JR西日本にとどまらず、これをきっかけに、あるいは近い将来に公共交通全体として更なる減便・撤退が続発する可能性もある。

今月のコロナ感染者数や病床使用率等の指標に関しては減少傾向にあるが、冬場を迎えて再度感染者が増加して公共交通の利用者が激減する恐れも十分にある。

バス路線では、コロナ禍の影響による乗客数の急激な減少により、一部で従来の補助要綱では要件に該当しなくなってしまう県単独補助路線が生じることが確定的となっている。

また、これから台風シーズンを迎え、近年の温暖化等による異常気象、豪雨災害の激甚化傾向も踏まえれば、今後、山間を走る神戸電鉄等が、土砂崩れ等の被災により、復旧に莫大な修繕費がかかることも想定される。

このような状況を知事の「地方も取り残さない」という方針に照らせば、鉄道については災害に備えた事前防災対策等への支援や、バスにおいては補助要件の緩和措置といった個別的な支援など、コロナ禍が続く中で、引き続き地域を支える公共交通全体を底支えするような取組みが必要になると考える。

人口減少社会、地方の過疎、異常気象にコロナが加わった公共交通を取り巻くこの厳しい状況を、県としてどのように対応していこうと考えているか伺う。

4.消防車両の標準規格“兵庫モデル”の策定について

兵庫県下に消防車両はおよそ2900台あり、主に各市町の消防署や消防団に配備されている。

三田市に工場のある消防車両メーカーのモリタでは、国内シェアの約6割を誇っているが、驚くことにそのほとんどがオーダーメイド・受注生産で、「それぞれの地域の実情に合わせる」という趣旨でこうした方式になっているとのことである。

しかし、オーダーメイド生産では、発注を受けてからしか製造に入れないため作り置きができず、また、毎回設計図から起こさなくてはならないためどうしても製造コストが高くなってしまう。

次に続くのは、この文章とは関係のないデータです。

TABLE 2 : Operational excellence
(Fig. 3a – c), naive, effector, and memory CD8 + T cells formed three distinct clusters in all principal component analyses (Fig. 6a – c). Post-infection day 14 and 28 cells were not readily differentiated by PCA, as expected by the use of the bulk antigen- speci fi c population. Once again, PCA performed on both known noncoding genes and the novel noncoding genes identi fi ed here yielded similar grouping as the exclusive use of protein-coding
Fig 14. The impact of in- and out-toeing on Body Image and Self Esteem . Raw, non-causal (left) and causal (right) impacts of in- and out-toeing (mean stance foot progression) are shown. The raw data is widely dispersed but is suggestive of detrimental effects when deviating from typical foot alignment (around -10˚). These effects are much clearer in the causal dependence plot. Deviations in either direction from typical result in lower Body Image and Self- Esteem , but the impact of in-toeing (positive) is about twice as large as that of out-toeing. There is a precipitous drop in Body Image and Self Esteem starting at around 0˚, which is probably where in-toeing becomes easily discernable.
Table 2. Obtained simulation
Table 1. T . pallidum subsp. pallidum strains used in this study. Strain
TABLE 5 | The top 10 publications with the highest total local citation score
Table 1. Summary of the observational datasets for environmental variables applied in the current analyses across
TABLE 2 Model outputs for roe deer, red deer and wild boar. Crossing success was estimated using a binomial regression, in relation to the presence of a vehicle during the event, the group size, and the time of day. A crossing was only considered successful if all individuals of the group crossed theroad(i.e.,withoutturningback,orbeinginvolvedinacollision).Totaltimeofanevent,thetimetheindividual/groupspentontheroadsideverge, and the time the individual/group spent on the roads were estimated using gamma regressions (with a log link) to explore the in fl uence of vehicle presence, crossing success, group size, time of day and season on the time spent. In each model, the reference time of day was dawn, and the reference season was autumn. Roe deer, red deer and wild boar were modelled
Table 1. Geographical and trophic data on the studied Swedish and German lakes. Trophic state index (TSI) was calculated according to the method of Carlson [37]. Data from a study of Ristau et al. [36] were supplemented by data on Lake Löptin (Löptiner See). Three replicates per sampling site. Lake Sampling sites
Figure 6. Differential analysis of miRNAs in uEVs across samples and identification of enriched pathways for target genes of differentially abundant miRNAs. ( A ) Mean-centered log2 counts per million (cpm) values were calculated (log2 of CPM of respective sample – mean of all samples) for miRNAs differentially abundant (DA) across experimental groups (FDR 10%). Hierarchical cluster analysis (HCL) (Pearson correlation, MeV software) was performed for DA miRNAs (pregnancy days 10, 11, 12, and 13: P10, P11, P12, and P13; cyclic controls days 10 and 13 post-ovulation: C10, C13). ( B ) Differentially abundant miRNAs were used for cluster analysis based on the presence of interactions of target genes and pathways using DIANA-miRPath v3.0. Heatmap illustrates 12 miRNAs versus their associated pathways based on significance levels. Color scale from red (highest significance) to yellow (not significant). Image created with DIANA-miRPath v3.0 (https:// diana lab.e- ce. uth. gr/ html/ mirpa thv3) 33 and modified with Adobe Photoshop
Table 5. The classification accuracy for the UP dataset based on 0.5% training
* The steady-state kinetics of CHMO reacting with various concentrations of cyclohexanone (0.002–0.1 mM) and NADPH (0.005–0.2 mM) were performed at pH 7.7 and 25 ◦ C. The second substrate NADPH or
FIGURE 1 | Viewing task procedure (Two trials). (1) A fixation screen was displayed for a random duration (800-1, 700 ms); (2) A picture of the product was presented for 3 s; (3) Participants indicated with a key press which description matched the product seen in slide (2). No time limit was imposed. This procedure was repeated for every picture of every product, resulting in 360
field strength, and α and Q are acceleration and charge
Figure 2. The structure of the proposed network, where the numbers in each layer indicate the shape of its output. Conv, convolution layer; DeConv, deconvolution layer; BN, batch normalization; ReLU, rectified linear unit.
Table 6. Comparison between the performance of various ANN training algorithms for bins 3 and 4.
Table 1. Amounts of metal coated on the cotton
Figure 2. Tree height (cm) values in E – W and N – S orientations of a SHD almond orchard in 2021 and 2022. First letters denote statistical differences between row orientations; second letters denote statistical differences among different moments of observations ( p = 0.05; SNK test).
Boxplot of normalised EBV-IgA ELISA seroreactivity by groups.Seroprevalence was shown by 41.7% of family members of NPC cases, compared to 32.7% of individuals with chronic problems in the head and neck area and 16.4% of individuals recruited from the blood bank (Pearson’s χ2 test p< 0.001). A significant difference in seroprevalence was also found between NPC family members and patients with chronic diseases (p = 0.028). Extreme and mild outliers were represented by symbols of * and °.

また、受注の多い年度末に仕事が集中するなどメーカーにとっても工場を安定的に稼働できず、労働者にとっても不規則な就業となってしまい、発注者にとっても納品時期が延びるといったデメリットがある。

地域の実情に合わせることも大切であるが、ほとんどの自治体で行政費用の削減が続くなか、消防車両の適切な更新ができているか、今後も持続的にできるのかについては疑問が残る。

そこで、消防車両の製造コストを引き下げるため、引いては各市町の購入費用を下げるために、オーダーメイドではなく既製品にあたる標準規格「(仮称)兵庫モデル」を策定し、スケールメリットを出せるような取り組みを検討してはどうか。

消防車両と言っても、1台数千万円のポンプ車から1台数億円のはしご車まで幅広く存在するが、標準化によって仮に1台平均で100万円安くなるだけでも、県下の2900台で29億円。長めに10年更新としてみても年間約3億円市町の経費が下げられる計算になる。

一方メーカーにとっては、製造コストが下げられるということは、拡大する国際市場への競争力が高まるということにつながる。より計画的な生産が可能となり、労働者の負荷が低減されることにもなる。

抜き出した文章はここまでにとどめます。